* **ПРЕДЛОЖЕННЫЙ ОТРЫВОК**:

Рузвельт вместе с Черчиллем вначале придерживался мнения, что внутри четверки достаточно будет большинства голосов (о возможном паритете позабыли). Это, однако, совершенно не устраивало Сталина, который понимал, что по решающим вопросам, тем более связанным с его послевоенными территориальными планами, СССР останется в одиночестве. Еще в Думбартон-Оксе западные лидеры пошли на серьезную уступку, согласившись на принцип единогласия великих держав (право вето), но только по вопросам, непосредственно не касавшимся их собственных действий. В Ялте предстояло договориться окончательно.

* **ЗАДАНИЯ**:
a: Перепишите отрывок о переговорах союзников от слов «Рузвельт вместе с» до слов «предстояло договориться окончательно.» включительно, заменив «великих держав» на «ведущих держав».
b: Ответьте по отрывку о переговорах союзников:
(i) Какого мнения о голосовании внутри четверки вначале придерживались Рузвельт и Черчилль?
(ii) На какой принцип согласились западные лидеры в Думбартон-Оксе?
(iii) Где предстояло договориться окончательно?

* **ИСХОДНЫЕ МАТЕРИАЛЫ**:
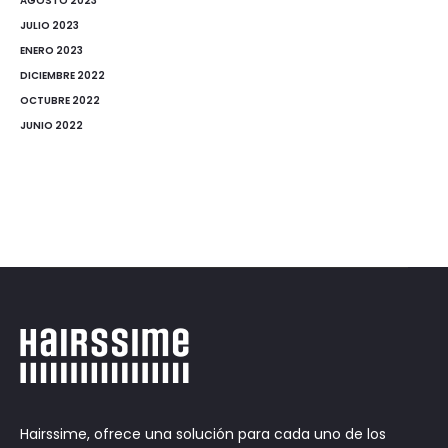
AGOSTO 2023
JULIO 2023
ENERO 2023
DICIEMBRE 2022
OCTUBRE 2022
JUNIO 2022
Hairssime, ofrece una solución para cada uno de los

* **ОТВЕТЫ К ЗАДАНИЯМ**:
a:
Рузвельт вместе с Черчиллем вначале придерживался мнения, что внутри четверки достаточно будет большинства голосов (о возможном паритете позабыли). Это, однако, совершенно не устраивало Сталина, который понимал, что по решающим вопросам, тем более связанным с его послевоенными территориальными планами, СССР останется в одиночестве. Еще в Думбартон-Оксе западные лидеры пошли на серьезную уступку, согласившись на принцип единогласия ведущих держав (право вето), но только по вопросам, непосредственно не касавшимся их собственных действий. В Ялте предстояло договориться окончательно.

b:
(i) Что внутри четверки достаточно будет большинства голосов.
(ii) На принцип единогласия великих держав (право вето), но только по вопросам, непосредственно не касавшимся их собственных действий.
(iii) В Ялте.